Confocal images of HS/PLL28FITC and HS/PLL280FITC capsules: (A) bright field, (B) fluorescence (excitation at 488 nm) images of capsules, and (C) corresponding linear fluorescence profiles taken across the center of the capsules. Capsules are prepared on CaCO3 cores of 7.5 ± 0.8 μm in diameter. The cores have been dissolved by the addition of 50 mM EDTA. The white dashed line indicates how the line profile was taken.

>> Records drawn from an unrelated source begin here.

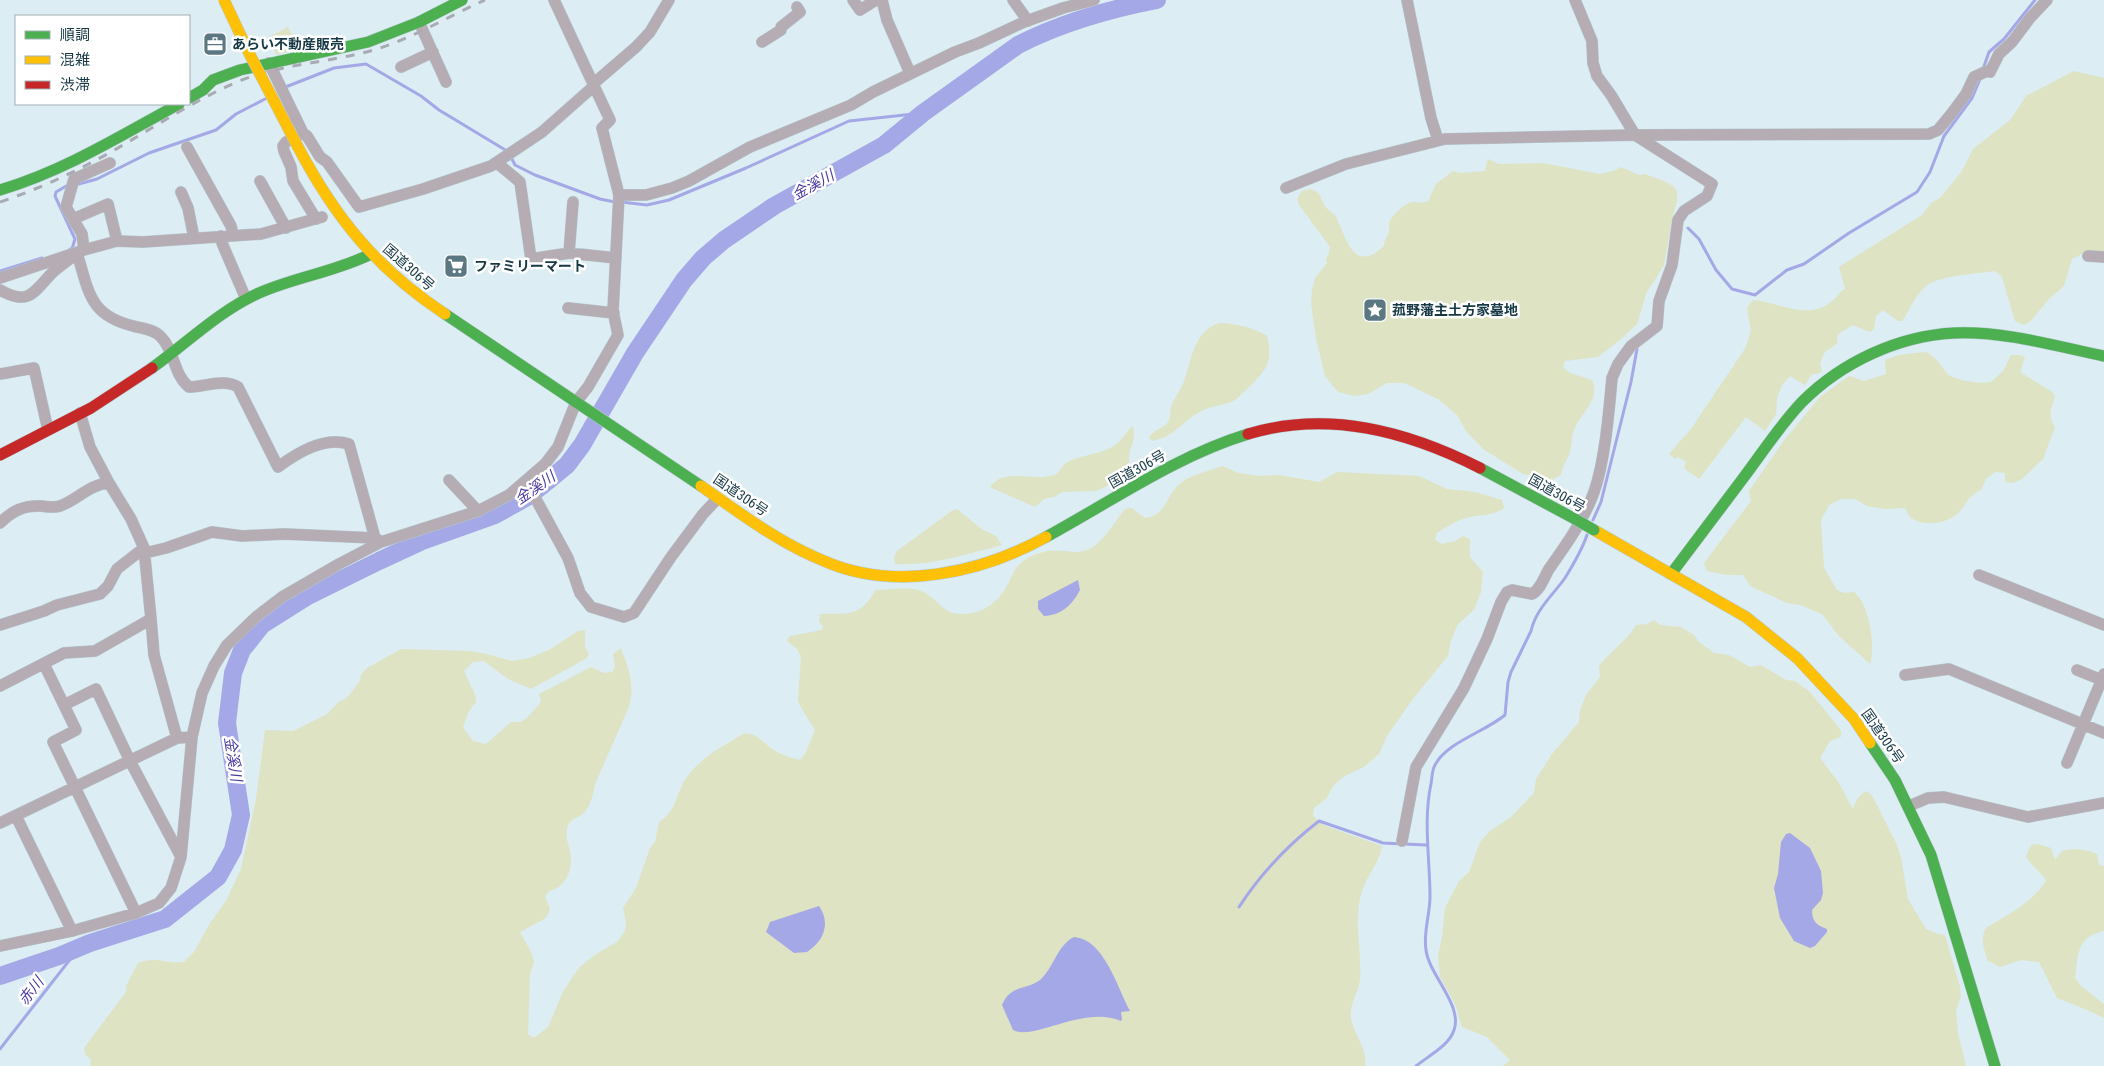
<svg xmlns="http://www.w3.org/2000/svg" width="2104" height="1066" font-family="'Roboto Condensed','Noto Sans JP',sans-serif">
<rect width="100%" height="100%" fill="#dcedf3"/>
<path fill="#dee3c3" d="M288 27 300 49 276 55 269 37Z
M2074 71 2104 78V252L2082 254 2072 259 2064 286 2049 299 2030 322 2023 325 2015 321 2002 277 1995 271C1977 274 1940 275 1926 286 1915 295 1910 310 1902 321H1898L1883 310 1876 316 1874 329 1870 332 1853 325 1838 334 1837 344 1825 352 1820 363 1822 371 1817 374H1812L1805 385 1790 376 1782 385 1777 398 1776 414 1765 431 1746 417 1699 479 1684 468 1686 462 1678 457 1675 459 1669 454 1691 429 1746 347 1751 331 1747 308 1753 300C1779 302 1807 321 1831 302 1836 298 1840 292 1845 288L1839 267 1922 215 1932 202 1940 198 1962 171 1973 149 2010 120 2026 96Z
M1488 159 1499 164 1543 163 1600 174 1613 171 1621 167 1639 175 1645 174 1664 181 1673 186 1677 192V201L1672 220 1664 265 1646 294 1637 324 1621 339 1598 357 1565 361 1563 368 1570 373 1592 380C1601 400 1581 412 1574 430 1571 438 1572 449 1568 457 1565 463 1562 468 1561 475L1552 480 1523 474 1483 449 1466 431 1457 415 1438 399 1404 383H1387L1368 394 1354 396 1338 392 1325 376 1316 338 1311 304 1312 290 1315 278 1327 263 1326 259 1329 253 1330 247 1300 206 1297 199 1302 191 1311 189C1323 194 1319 196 1325 206 1327 210 1333 212 1336 217 1347 240 1354 274 1384 246 1384 239 1388 237 1389 231 1390 228 1388 225 1389 223 1392 215 1405 203 1413 202 1419 202 1422 204 1428 201L1436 184 1453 171 1460 173 1485 171Z
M1219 323C1235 323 1254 328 1267 336 1274 365 1264 372 1246 390 1241 394 1237 400 1231 402 1220 406 1208 406 1198 413 1179 424 1176 436 1152 441L1149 437C1156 428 1166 428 1169 420 1171 415 1170 409 1172 404 1175 397 1180 391 1183 384 1192 361 1192 333 1219 323Z
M1927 352 1937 360 1948 375 1961 380 1980 383 1991 382 2003 371 2011 355H2019L2025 357 2020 372 2052 392 2055 397C2051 409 2047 416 2055 427L2043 459 2022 479 2013 483 2005 482V473L1995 472 1986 479 1981 490C1965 497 1964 511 1953 517 1941 524 1923 526 1911 518 1909 516 1907 511 1905 508L1885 509 1867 506 1855 499H1841L1829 505 1821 520 1824 568 1837 590 1844 593 1854 592C1869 604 1876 645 1870 664L1839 636 1822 614 1800 605 1787 603 1750 586 1743 575H1727L1707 571 1704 563 1751 501 1749 491 1785 439 1820 397 1849 376 1864 381 1886 374 1885 360C1898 354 1912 353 1927 352Z
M1132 426C1138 439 1129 446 1129 458 1129 462 1130 467 1130 471L1120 480 1096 491 1062 492 1054 497 1044 499 1035 507 990 487C1004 466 1038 483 1056 474 1060 472 1062 466 1066 463 1079 455 1097 455 1110 448 1119 444 1125 434 1132 426Z
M1222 466 1239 473 1260 476 1279 475 1319 482 1337 472 1419 476 1447 489 1475 492 1502 500 1504 508C1494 516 1482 514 1470 517 1457 520 1448 526 1437 533L1435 540 1442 544 1455 541 1463 536 1470 539V557L1483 572 1481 592 1474 610 1458 624 1451 640 1448 656 1415 696 1387 736 1379 754 1364 767 1343 777 1334 785 1326 799 1314 808 1313 816 1323 825 1382 846C1380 862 1367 875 1362 891 1353 919 1362 951 1360 979 1359 991 1352 999 1351 1012 1349 1030 1368 1045 1365 1066H90L91 1060 85 1054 84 1048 126 992V986L138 963C156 956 165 964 184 962L194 952 210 923 226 901 241 869 256 799 265 730 293 731 327 714 340 701 347 698 360 681 361 675 367 668 401 649 469 651 487 654 512 661 529 658 549 650 578 631 585 630V647L589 654 587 658 531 689 508 679 484 661 473 662 464 671 476 697V702L469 711 463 727 473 741 486 744 511 722H521L527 718 541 702 539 694 591 667 604 673 612 672 615 667 613 654 621 648C629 671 635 683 629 707L595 784C594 792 590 807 584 813 577 819 570 818 567 828 565 837 568 843 570 851 574 868 566 888 549 891L545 897 550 909 546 918 520 932 531 952 534 961 530 974 528 1034 534 1038 548 1027 562 994 573 976 580 967 596 954 617 942 625 931 626 922 623 908 636 888 650 848 655 842 659 822C677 811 675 796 685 780 699 758 722 747 743 734 756 731 763 744 774 750 781 755 792 758 800 760L805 754 815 730 800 706 798 700 801 656 797 649 787 641 790 636 822 630 823 626 819 622 820 614C851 613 858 618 876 590 889 590 909 586 921 591 938 598 942 615 963 614 981 614 998 603 1006 587 1012 578 1013 569 1022 562 1034 553 1049 549 1065 551 1072 552 1080 553 1087 550 1102 545 1115 521 1125 509L1132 508 1145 518C1168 515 1165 494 1182 482 1193 474 1210 471 1222 466Z
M957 509 983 530 996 536 1002 545C967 554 932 566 895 564L894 557 897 551 953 510Z
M1654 620 1660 625 1681 627 1694 635 1699 642 1714 653 1729 655 1750 667 1761 665 1786 680 1795 681 1810 692 1837 725 1841 731V737L1830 741 1820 758 1839 783 1853 809C1856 801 1858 795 1867 791L1873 797 1897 845 1901 857 1908 899 1926 929 1938 934 1945 935 1960 987 1961 996 1956 1011 1958 1033 1966 1066H1503L1510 1060 1487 1037 1462 1027 1455 1004 1440 977 1438 956 1442 937 1445 908 1459 881 1469 872 1480 842 1490 831 1511 817 1534 793 1536 779 1552 754 1579 722 1580 710 1586 695 1600 677 1599 666C1610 651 1626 642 1636 625L1647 624Z
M2038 844 2051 848 2055 860 2062 851C2074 848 2085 849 2097 854L2099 865 2104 866V931C2077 937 2078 953 2075 978L2081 986 2104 1004V1018L2085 1009 2057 998 2039 962 2021 960 2000 967 1988 961C1984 950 1979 937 1987 927 2005 917 2037 899 2046 880 2040 871 2031 866 2026 856L2031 845Z"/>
<path fill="#a5a8e7" d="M1078 580 1080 590C1072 605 1062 615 1044 616L1038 609V601Z
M1790 833 1810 848 1821 871 1823 893 1821 900 1812 910C1812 921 1816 925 1827 929V932L1815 946 1810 948 1794 941 1780 918 1774 888 1778 874 1781 842 1786 834Z
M819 906C831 923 824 941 807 952L794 953 766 932 770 922Z
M1074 937C1104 939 1117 987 1130 1011L1121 1012 1122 1019 1121 1021C1083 1005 1035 1041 1013 1030L1002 1005C1011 984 1025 991 1040 980 1053 969 1058 944 1074 937Z"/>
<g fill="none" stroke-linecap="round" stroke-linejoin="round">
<path stroke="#a5a8e7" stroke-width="3" d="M1983 69 1989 52 2004 39 2035 0
M283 88 334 68 366 64 421 96 439 110 507 151
M511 157 515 165 535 175 600 199 615 202
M68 185 56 192 55 196 75 239 72 249H70
M75 185 97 179 149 153 216 130 236 114 265 99
M621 202 647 205 669 200 746 168 849 121 923 113
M1688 228 1699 239 1716 270 1732 289 1755 295 1787 270 1804 264 1849 233 1917 192 1930 172 1944 136 1972 98 1981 77
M0 271 42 258
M1593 520 1601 502 1631 382 1637 349
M1239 907C1260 875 1289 844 1319 821L1383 843 1426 845
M0 1049 79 948
M1416 1066C1428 1056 1449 1046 1454 1030 1463 1005 1429 975 1426 950 1423 933 1430 914 1430 897 1430 859 1423 821 1431 784 1432 778 1432 770 1435 765 1447 742 1485 732 1505 715L1508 682 1511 672 1531 631C1536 609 1553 595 1565 578 1573 565 1582 550 1587 535"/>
<path stroke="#a5a8e7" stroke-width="18" d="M0 976 59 956 90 943 165 919 218 877 233 850 241 815 227 723 233 673 242 650 262 625 308 596 379 561 422 541 495 515 529 496 549 480 567 465 582 445 635 353 684 280 703 258 724 240 774 206 884 145 923 113 1018 45C1061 23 1110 9 1157 0"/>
<g stroke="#b6c8ce" stroke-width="12">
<path id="street" d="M853 0 860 10 876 0
M882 0 887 20 910 73
M1013 0 1028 21
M1407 0 1431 118 1438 140
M419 22 446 82
M762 42 781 30V27L800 12 797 7
M269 63 303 133
M401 67 433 52
M593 84 636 47 650 32 669 0
M187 147 231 226 233 235
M497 163 520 182 531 259 569 253 616 258
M260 181 286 228
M1286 188 1346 164 1445 139 1635 135 1929 134 1938 130 1952 113 1966 94 1974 77 1987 71 1990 72 1999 54 2012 42 2030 18 2047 0
M181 192 188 208 194 238
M619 195H646L672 188 689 181 750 147 851 105 873 92 955 52 979 43 1024 22 1063 8 1094 0
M73 219 108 204 117 241
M316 219 293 181 291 167 284 151 283 146 286 142 303 133 307 136 320 157 327 162 359 207 423 189 491 166 542 132 594 86
M221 236 222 243 246 299
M84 250 82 234 66 207 74 179 110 163
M77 253C89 292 89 315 133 326 143 329 154 329 161 337 175 351 173 374 189 387 204 387 224 378 238 387L278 467C297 453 324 436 349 444L375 538
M569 253 573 202
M2088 256 2104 257
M0 278 84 250 117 241 143 242 261 234 322 217
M0 290C30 307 34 291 53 272 59 267 66 262 72 257
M568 308 614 313
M0 374 34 368 48 430
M80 413 90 447 109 483
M449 480 478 511
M526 481 568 558 580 593 591 607 624 617 634 613 671 557 703 514 718 498
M0 523C12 511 24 505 41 506 47 507 54 508 60 506 77 500 90 484 109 483L131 519 144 548 151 619 95 651 64 653 0 686
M145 553 166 548 212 532 242 536 284 534 375 538 380 541
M1979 575 2104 625
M151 619 154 655 177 738
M0 625 44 611 57 605 100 594 108 586 117 569 144 548
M44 664 76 730 53 742 136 913
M2077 670 2104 681
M1905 675 1949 669 2104 733
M64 705 96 689 130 761 181 857
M2067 763 2104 674
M1909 806 1928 798 1944 797 2028 817 2104 803
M16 816 72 931
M0 823 177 738 192 737
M1402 841 1416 767 1464 688 1487 639 1501 602 1507 592 1512 590 1532 594C1541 589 1544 577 1549 569 1566 545 1584 520 1594 492 1605 461 1609 411 1612 378L1618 364 1631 346 1657 326 1659 301 1672 265 1678 220 1684 211 1707 196 1712 184 1635 135 1611 95 1597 76 1593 63 1592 41 1575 0
M0 946 72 931 136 913 159 903 171 888 181 857 192 737 202 693 214 666 227 645 256 617 282 597 339 564 381 542 478 511 509 495 545 464 558 447 576 402 588 387 618 335 613 311 619 195 602 128 610 120 554 0"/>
</g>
<g stroke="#b6c8ce" stroke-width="12">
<path id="fast" d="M189 98 203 90 213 80 240 70 368 42 419 22 462 0
M0 190C64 171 120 136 179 104
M445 314 701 486
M152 368C187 343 219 311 259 293 295 277 335 272 371 254
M1480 468 1575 519
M1046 537C1112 501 1176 456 1248 434
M1671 574C1695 542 1720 509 1744 477 1763 452 1780 425 1802 402 1842 362 1898 336 1954 333 2005 331 2055 346 2104 356
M1870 743 1895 780 1931 855 1995 1066"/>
</g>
<g stroke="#b6c8ce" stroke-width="12">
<path id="slow" d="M298 147C336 219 377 269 445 314
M701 486C740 513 779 543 824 561 895 592 981 573 1046 537
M1594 530 1746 617 1797 658 1854 719 1870 743"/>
</g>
<g stroke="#b6c8ce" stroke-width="12">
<path id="jam" d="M1248 434C1328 410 1407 431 1480 468
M0 455 91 408 152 368"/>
</g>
<use href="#street" stroke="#b6acb4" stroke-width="11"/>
<use href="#fast" stroke="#4caf50" stroke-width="11"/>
<use href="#slow" stroke="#ffc107" stroke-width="11"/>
<use href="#jam" stroke="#c62828" stroke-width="11"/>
<path stroke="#a9abb2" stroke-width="3" stroke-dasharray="9 9" stroke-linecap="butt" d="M0 202C39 189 75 172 111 152 153 128 193 101 237 82 279 64 326 63 370 51 410 40 447 17 485 0"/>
<g stroke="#b6c8ce" stroke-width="12" stroke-linecap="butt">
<path id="fast-bridge" d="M1575 519 1594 530"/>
</g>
<g stroke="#b6c8ce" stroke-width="12" stroke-linecap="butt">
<path id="slow-bridge" d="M224 0 249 53 298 147"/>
</g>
<use href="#fast-bridge" stroke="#4caf50" stroke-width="11"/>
<use href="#slow-bridge" stroke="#ffc107" stroke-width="11"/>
</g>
<defs>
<g id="office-square" transform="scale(1.25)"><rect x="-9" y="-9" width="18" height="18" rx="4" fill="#5b7781" stroke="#fff"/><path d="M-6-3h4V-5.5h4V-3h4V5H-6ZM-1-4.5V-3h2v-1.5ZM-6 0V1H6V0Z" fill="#fff"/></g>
<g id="supermarket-square" transform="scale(1.25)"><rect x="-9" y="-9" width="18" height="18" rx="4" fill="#5b7781" stroke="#fff"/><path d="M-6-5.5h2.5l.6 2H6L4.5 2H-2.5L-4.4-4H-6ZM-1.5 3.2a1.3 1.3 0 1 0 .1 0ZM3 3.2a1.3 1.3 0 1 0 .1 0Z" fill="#fff"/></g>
<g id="sight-square" transform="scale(1.25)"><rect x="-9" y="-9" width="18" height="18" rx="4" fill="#5b7781" stroke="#fff"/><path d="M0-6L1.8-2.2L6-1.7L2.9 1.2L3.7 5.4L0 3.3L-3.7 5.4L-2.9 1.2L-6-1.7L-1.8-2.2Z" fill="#fff"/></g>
</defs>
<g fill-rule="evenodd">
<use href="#office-square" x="215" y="44"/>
<use href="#supermarket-square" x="456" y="266"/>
<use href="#sight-square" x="1375" y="310"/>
</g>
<g text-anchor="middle" stroke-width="5" stroke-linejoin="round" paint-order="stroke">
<g font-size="14" font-weight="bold" fill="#153844" stroke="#fff" text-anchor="start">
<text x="232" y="49">あらい不動産販売</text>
<text x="474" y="271">ファミリーマート</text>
<text x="1392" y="315">菰野藩主土方家墓地</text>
</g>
<g font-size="14" fill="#153844" stroke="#fff">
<text transform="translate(409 267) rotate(41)" y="5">国道306号</text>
<text transform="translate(1137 469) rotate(-29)" y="5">国道306号</text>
<text transform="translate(1557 493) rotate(29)" y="5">国道306号</text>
<text transform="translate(741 495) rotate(34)" y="5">国道306号</text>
<text transform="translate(1883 736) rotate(55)" y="5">国道306号</text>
</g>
<g font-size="15" font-style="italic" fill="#493ba0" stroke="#fff">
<text transform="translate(813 185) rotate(-29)" y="5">金溪川</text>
<text transform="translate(535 488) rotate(-35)" y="5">金溪川</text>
<text transform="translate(233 759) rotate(81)" y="5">金溪川</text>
<text transform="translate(31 991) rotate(-52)" y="5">赤川</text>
</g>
</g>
<rect x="15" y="15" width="175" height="90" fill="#ffffff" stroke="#a1afb4"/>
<rect x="25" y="31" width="25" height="8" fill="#4caf50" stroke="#a1afb4"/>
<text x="60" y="40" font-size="15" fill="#153844">順調</text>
<rect x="25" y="56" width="25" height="8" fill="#ffc107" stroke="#a1afb4"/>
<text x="60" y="65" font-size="15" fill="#153844">混雑</text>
<rect x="25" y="81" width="25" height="8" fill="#c62828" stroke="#a1afb4"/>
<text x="60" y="90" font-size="15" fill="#153844">渋滞</text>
</svg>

The shrinkage behavior of PLL28- and PLL280-based capsules has also been compared. It was found that, similar to PLL28, the degree of the shrinkage of PLL280-based capsules decreases with the increase of the number of charged groups on the polyanion. At the same time, increasing the PLL length significantly decreases the shrinkage coefficients of such systems (Figure ). This effect is more pronounced for HA/PLL capsules, creating twice the difference in the shrinkage of these capsules. The lower degree of the shrinkage in PLL280-based capsules may be attributed to lower diffusivity and dynamics of PLL280 molecules, which results in reduced polymer reorganization during the dissolution of the core. This provides a simple approach to control the degree of capsule shrinkage, which is important for their utilization within biomedical applications.

Figure 9

Effect of the number of charged groups within the polyanion monomer unit upon the shrinkage coefficient of PLL28- and PLL280-based capsules. CaCO3 cores have been dissolved by the addition of 50 mM EDTA. The diameter of coated crystals is 7.5 ± 0.8 μm. Error bars are S.D. for at least n = 100 measurements.

Conclusions

This paper presents a comparative study of 16 types of multilayer capsules made of biogenic polyelectrolytes templated upon vaterite CaCO3 microcrystals. PLL and PR are able to form stable capsules with all tested anionic polymers and are prone to shrinkage upon core dissolution. The degree of shrinkage increased in a series of HS < DS < CS < HA, which correlates with the decrease in polymer charge density. Similarly, capsule adherence to the glass surface increases with the decrease in polyanion charge density due to a reduced internal compensation of charges within the multilayers. All tested COL- and DA-based capsules underwent dissolution during core elimination. Formation of the capsules has been correlated with the stability of polyelectrolyte complexes in solution. The internal structure of the capsules was investigated by means of confocal and scanning electron microscopies, revealing the presence of a polymer matrix inside the capsule lumen. The effect of the polymer molecular weight on the shrinkage and internal structure of capsules was verified using PLL of different lengths, which exhibit no influence on polymer distribution inside the capsule and a significant decrease of the shrinkage coefficients with increasing PLL length. Depending on the type of polycations (PR and PLL), their molecular weight, and the type of polyanions, it is possible to design biocapsules that would have certain properties and tailor them in accordance with desired applications in a broad range: from shrinkable (almost 2 orders of magnitude by volume) to nonshrinkable (shrinkage coefficient ≈ 1), from a hollow to matrix type, and from adhesive (adherence > 90%) to nonadhesive (adherence closed to 0) biocapsules. This study reveals clear dependencies of the biopolymer-based capsule formation, shrinkage, and internal structure on their polymer composition, which can be translated to other biopolyelectrolyte pairs; this is an important milestone in the further development of biopolymer-based capsules for drug delivery, tissue engineering, and other biomedical applications.